Hon. GW ELMES (Noosa—LNP) (Minister for Aboriginal and Torres Strait Islander and Multicultural Affairs and Minister Assisting the Premier) (2.26 pm): Things are changing for the better in Queensland’s Indigenous communities. An emerging group of new community leaders and an agenda from this government based on actions that enable economic opportunity are seeing some exciting new projects and proposals. I am actively working with local Indigenous councils to identify opportunities for sustained economic development that are based on sound commercial principles, that are sustainable and that are self-sufficient. In the past, commercial activities that relied on ongoing government funding ensured that they were not sustainable or operated in the real economy. Those days are over. I will not set Indigenous communities and businesses up to fail. Any commercial activity must have the community driving it and being responsible for its outcomes.

I was pleased recently to visit Palm Island and Yarrabah, which both have realistic proposals for a stronger local economy based around tourism. The Northern Peninsula Area Regional Council has also recognised an important economic development opportunity for a turf farm to meet landscaping needs generated by the state government’s ambitious social housing program on the cape.

I also visited Hope Vale, where a proposal for a banana farm as part of the Cape York Welfare Reform has become a commercial reality. The Yarrabah and Palm Island Aboriginal shire councils have both raised with me the prospect of developing tourism based projects within their communities. I was at the Palm Island council with the Minister for Tourism. Mayor Neal sees opportunities for Yarrabah to capitalise on providing day or half-day cultural tourism experiences for the thousands of international visitors in Far North Queensland. Mayor Lacey and his Palm Island council are also keen to capitalise on Palm’s proximity to Townsville and the Great Barrier Reef islands which draw tens of thousands of tourists to the area each year.

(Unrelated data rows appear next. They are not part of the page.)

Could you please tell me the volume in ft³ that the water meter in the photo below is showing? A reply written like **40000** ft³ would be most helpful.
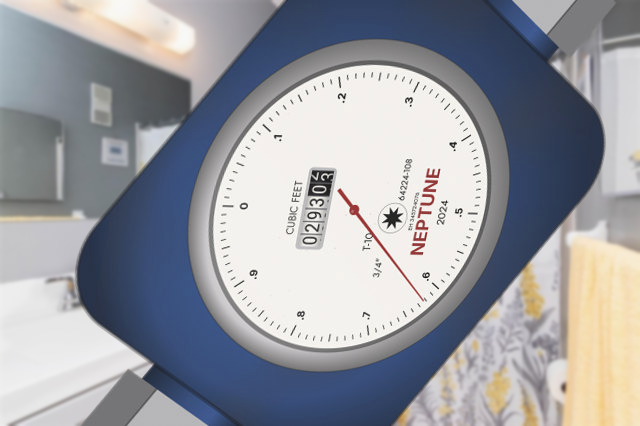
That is **29302.62** ft³
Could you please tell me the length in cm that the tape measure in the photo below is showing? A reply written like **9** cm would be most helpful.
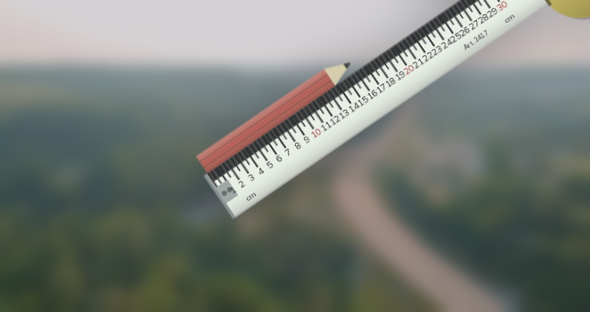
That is **16** cm
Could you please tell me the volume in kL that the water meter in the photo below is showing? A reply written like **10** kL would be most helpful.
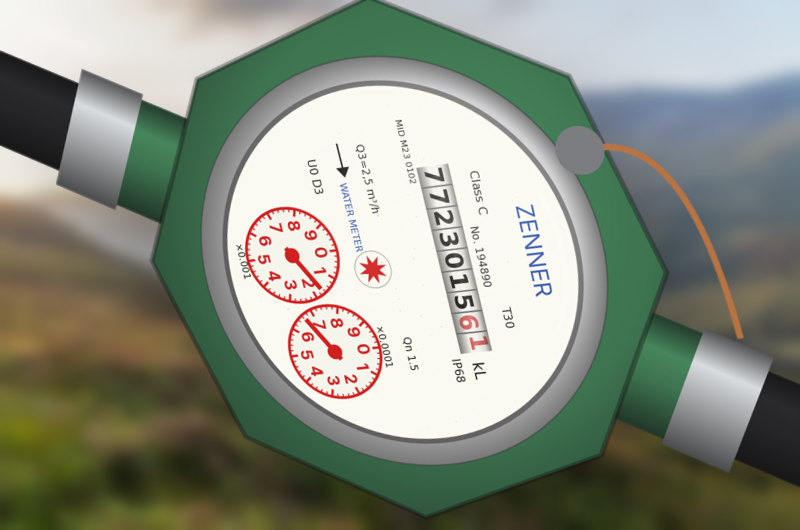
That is **7723015.6116** kL
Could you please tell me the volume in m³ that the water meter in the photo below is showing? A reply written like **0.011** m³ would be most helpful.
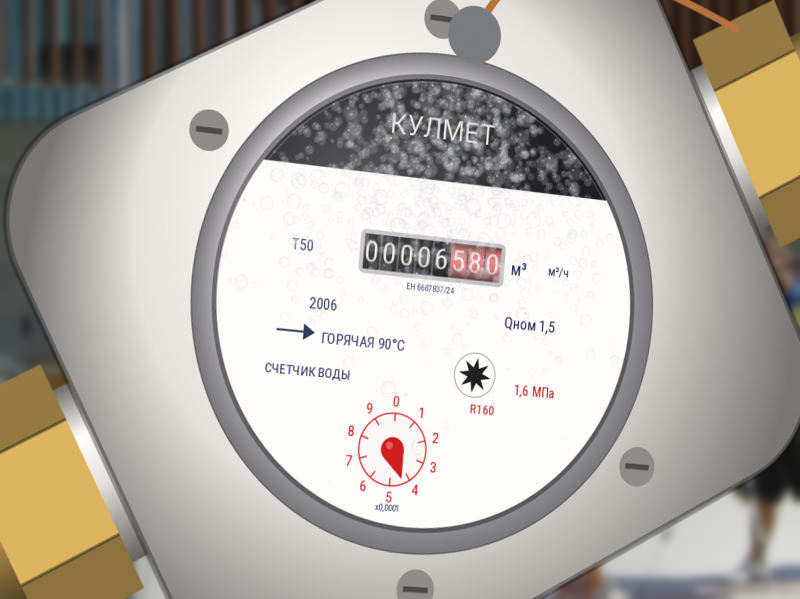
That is **6.5804** m³
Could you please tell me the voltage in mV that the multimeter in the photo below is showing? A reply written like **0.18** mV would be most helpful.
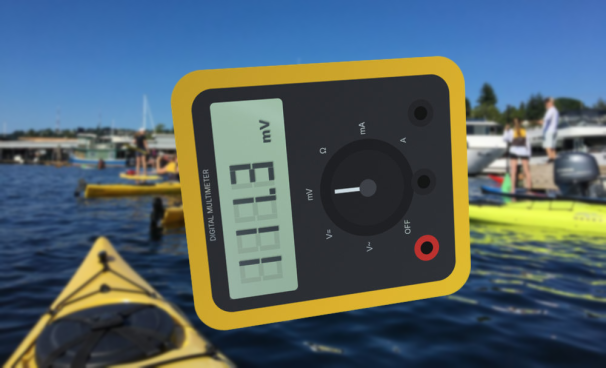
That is **111.3** mV
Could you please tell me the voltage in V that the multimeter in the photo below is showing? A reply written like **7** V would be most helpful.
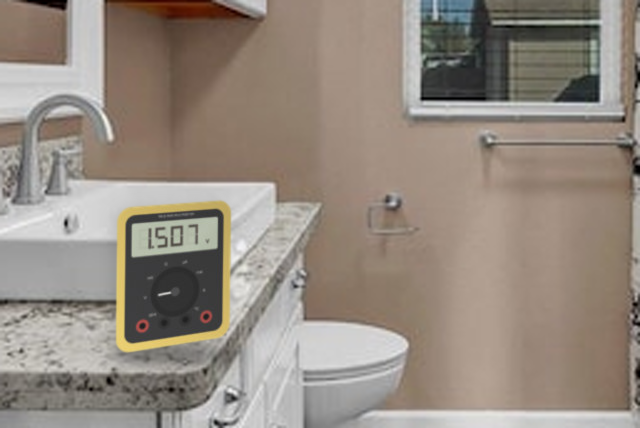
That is **1.507** V
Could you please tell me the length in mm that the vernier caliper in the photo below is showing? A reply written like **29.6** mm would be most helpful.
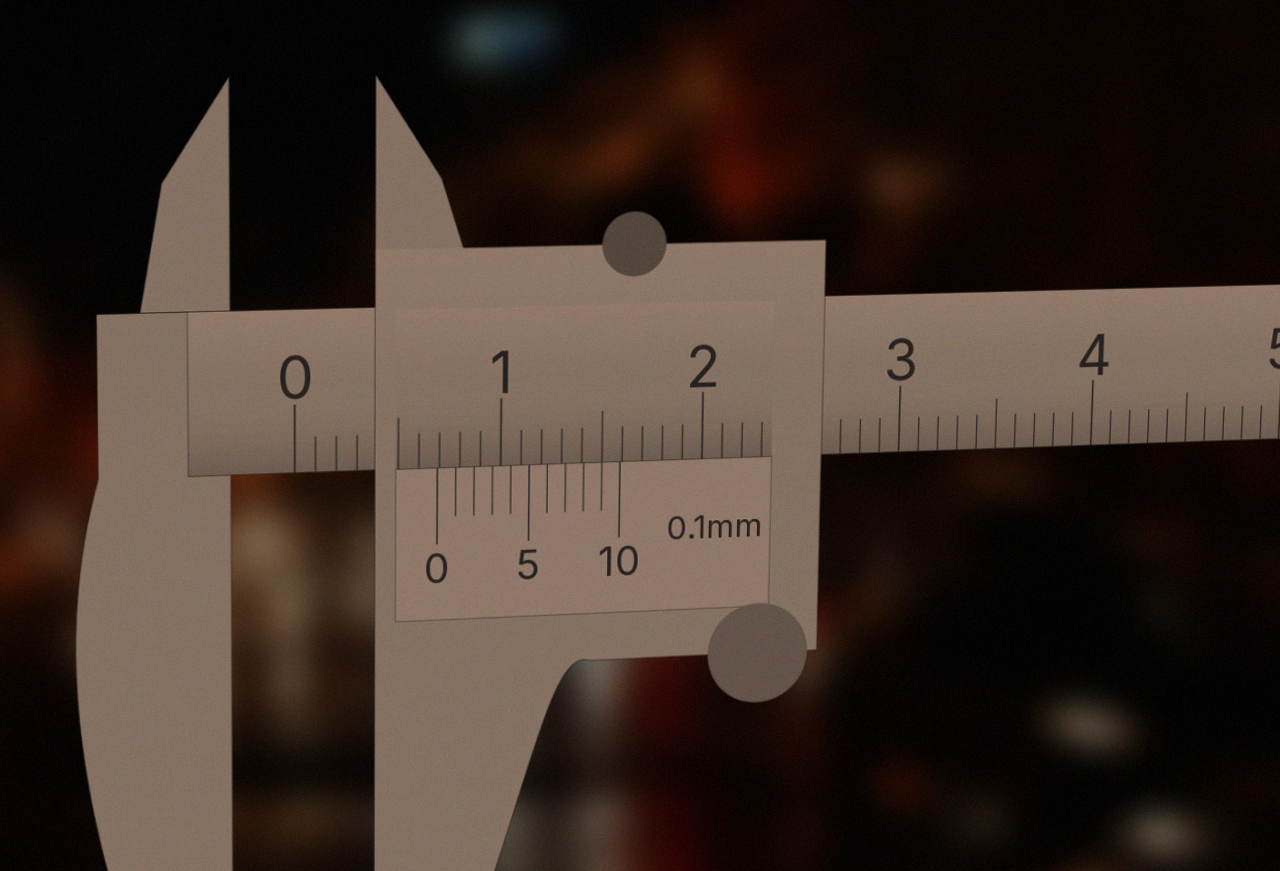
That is **6.9** mm
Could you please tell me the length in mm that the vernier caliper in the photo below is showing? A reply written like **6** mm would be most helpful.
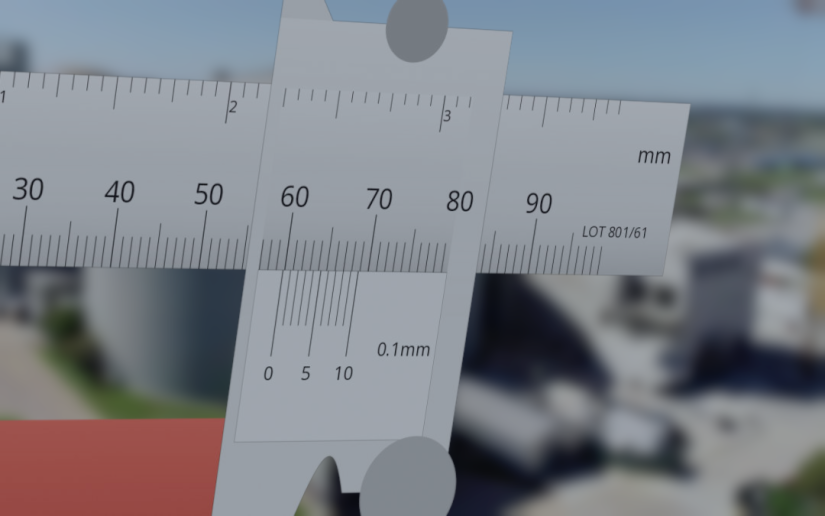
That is **59.8** mm
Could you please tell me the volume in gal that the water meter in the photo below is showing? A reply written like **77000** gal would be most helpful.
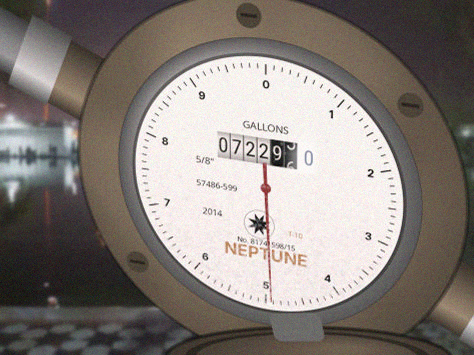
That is **722954.9** gal
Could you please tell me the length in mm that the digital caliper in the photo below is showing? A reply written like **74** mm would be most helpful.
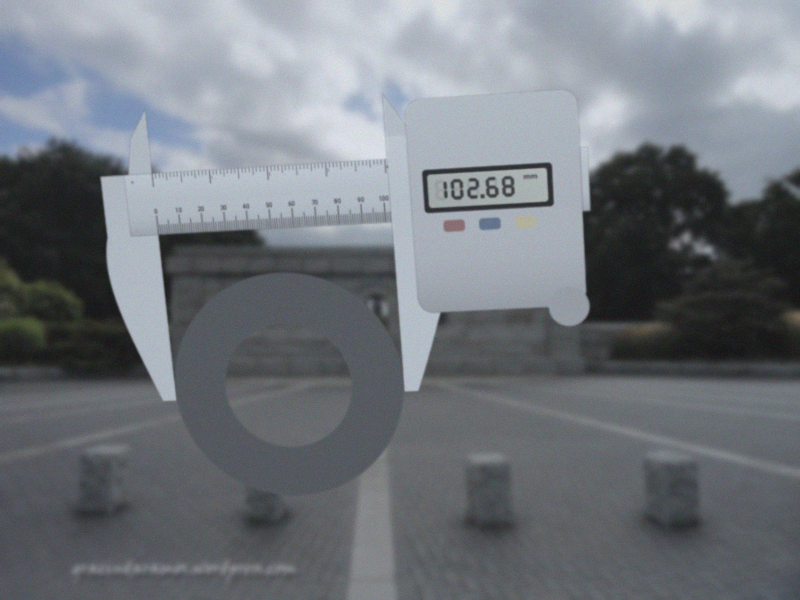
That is **102.68** mm
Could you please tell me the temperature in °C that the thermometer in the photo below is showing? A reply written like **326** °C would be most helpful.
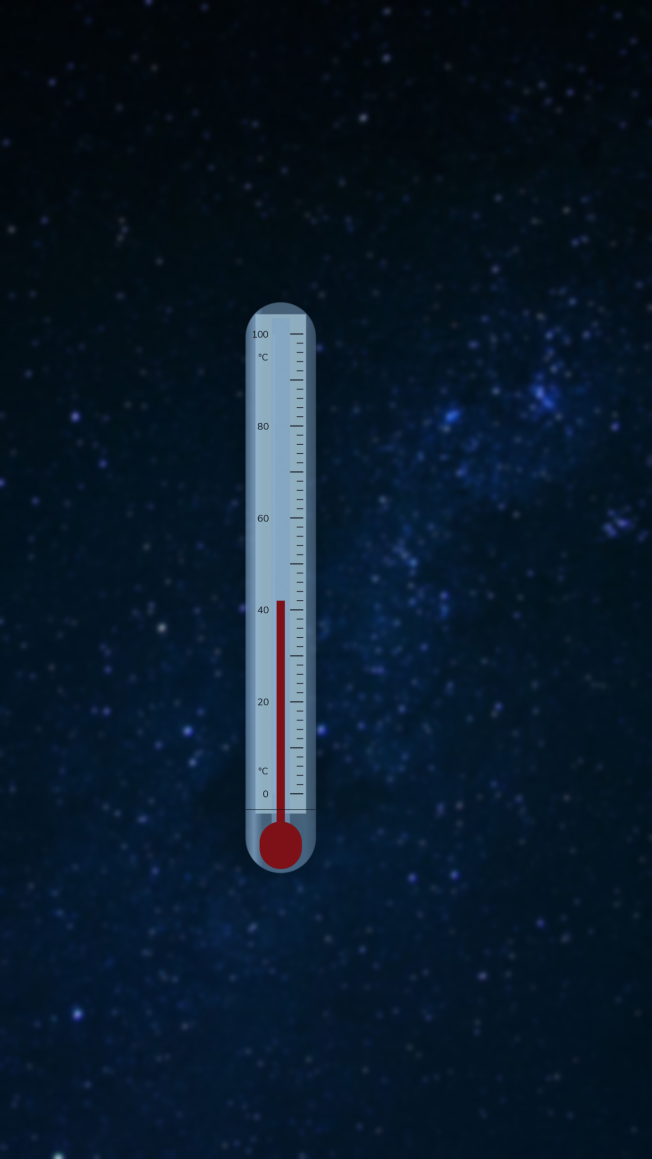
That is **42** °C
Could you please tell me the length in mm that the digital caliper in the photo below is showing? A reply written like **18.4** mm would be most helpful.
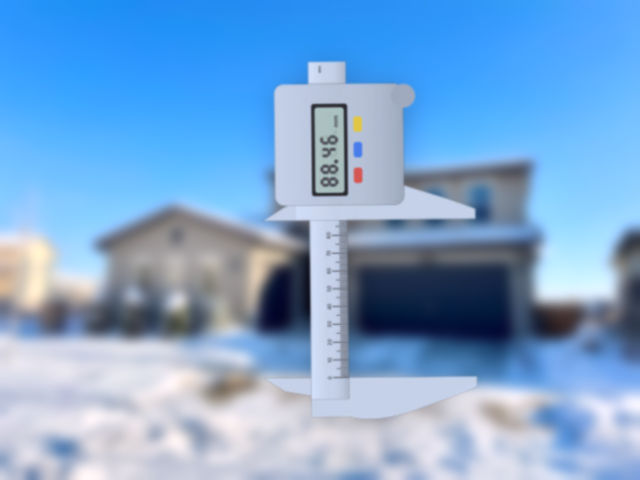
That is **88.46** mm
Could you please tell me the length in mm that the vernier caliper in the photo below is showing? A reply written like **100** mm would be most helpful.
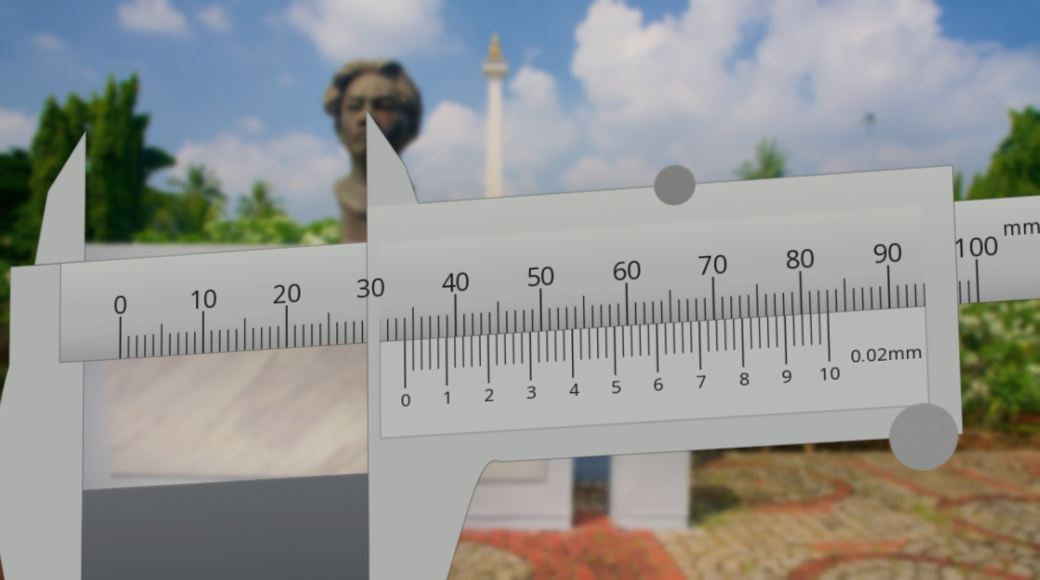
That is **34.0** mm
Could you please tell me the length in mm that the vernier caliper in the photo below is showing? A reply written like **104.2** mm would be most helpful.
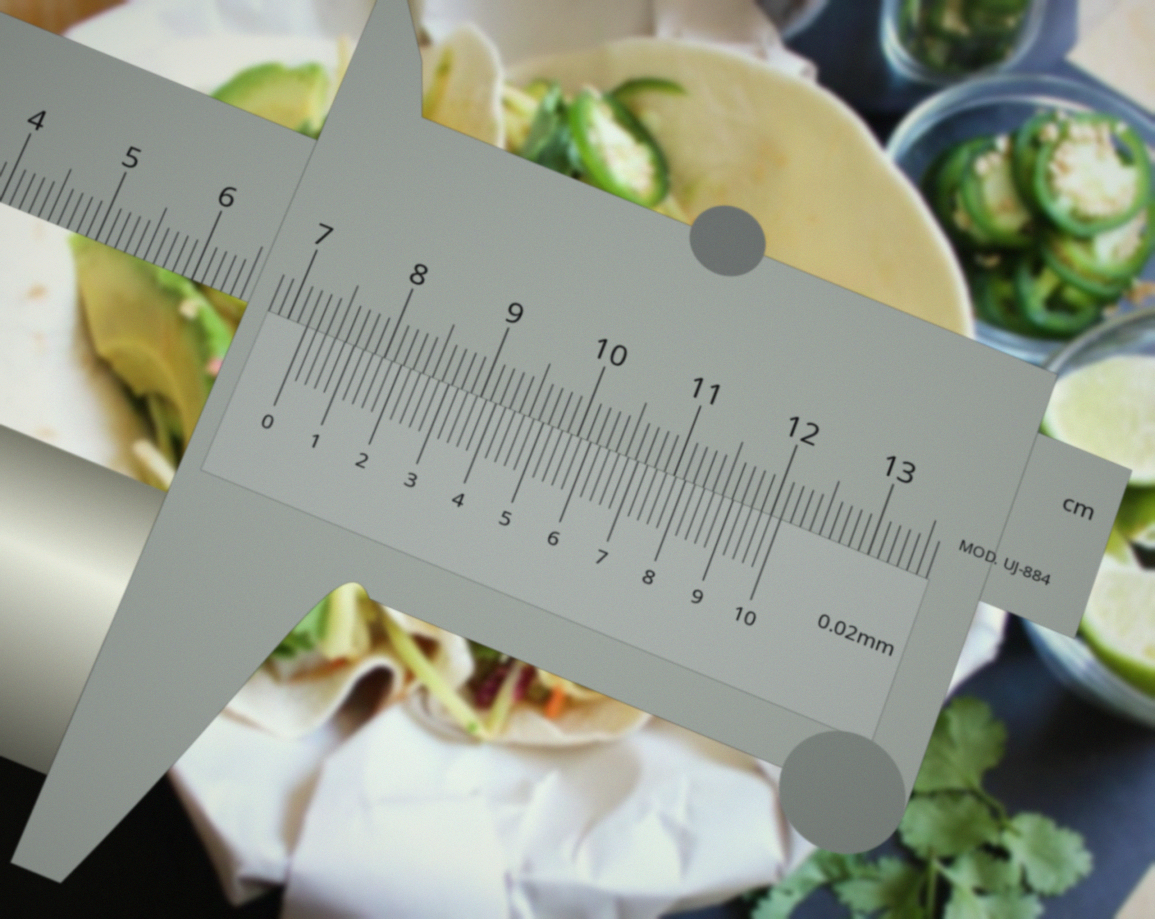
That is **72.0** mm
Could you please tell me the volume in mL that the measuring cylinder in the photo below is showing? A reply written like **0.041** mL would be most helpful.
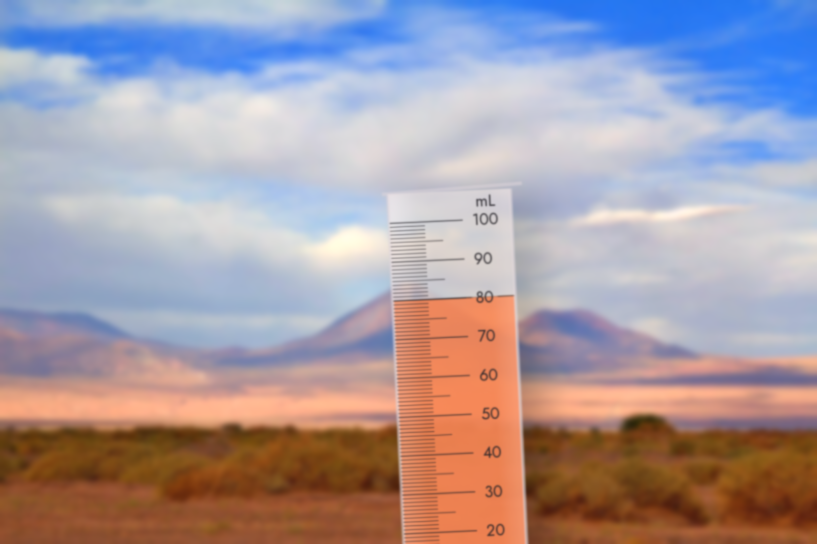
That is **80** mL
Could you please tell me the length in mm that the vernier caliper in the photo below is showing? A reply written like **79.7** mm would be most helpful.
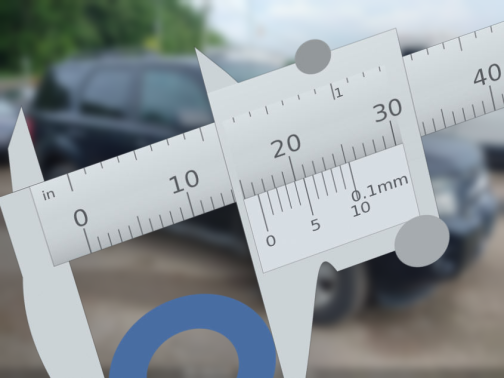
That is **16.3** mm
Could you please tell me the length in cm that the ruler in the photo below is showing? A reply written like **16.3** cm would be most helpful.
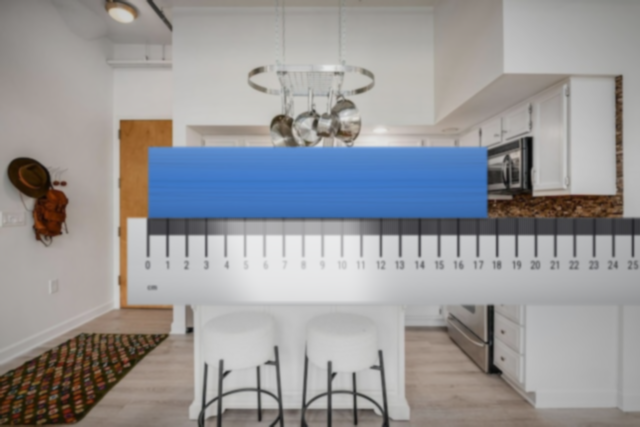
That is **17.5** cm
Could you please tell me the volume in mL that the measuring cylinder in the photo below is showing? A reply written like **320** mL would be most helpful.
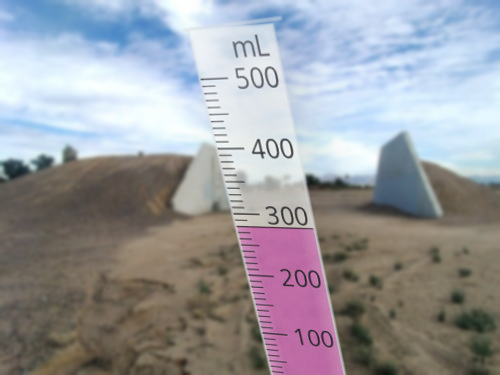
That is **280** mL
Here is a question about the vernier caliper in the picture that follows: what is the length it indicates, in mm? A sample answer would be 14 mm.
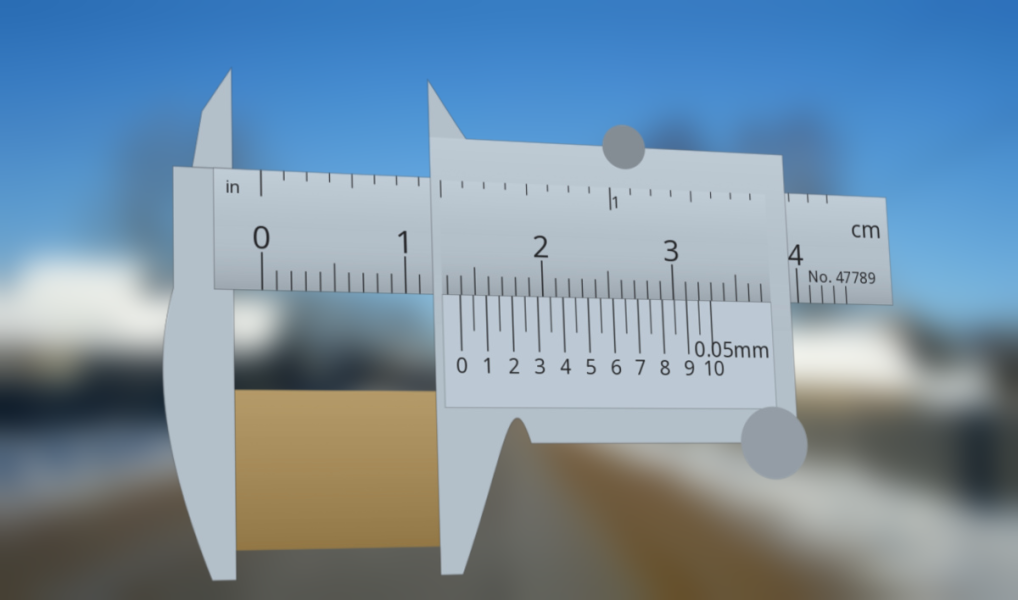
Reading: 13.9 mm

Both the minister and I will support both councils where we can to realise their dreams. A dream which is now a reality is the banana farm at Hope Vale, developed with state government assistance through the Cape York welfare program. The farm is an excellent example of how economic development can be achieved in Indigenous communities with the right assistance. In full production the farm will employ 40 Aboriginal and Torres Strait Islander people and provide significant revenue for the community which can be used for the community’s benefit. With increased employment in the community will come greater stability, hope and a stronger sense of community pride. The farm is already looking at expanding into other commercially viable crops.

The Northern Peninsula Area Regional Council has identified a great business opportunity to establish a turf farm at Bamaga to supply turf for ongoing social housing being built by the state government across the cape. The development of a turf farm would mean great economic opportunities for people in the NPA.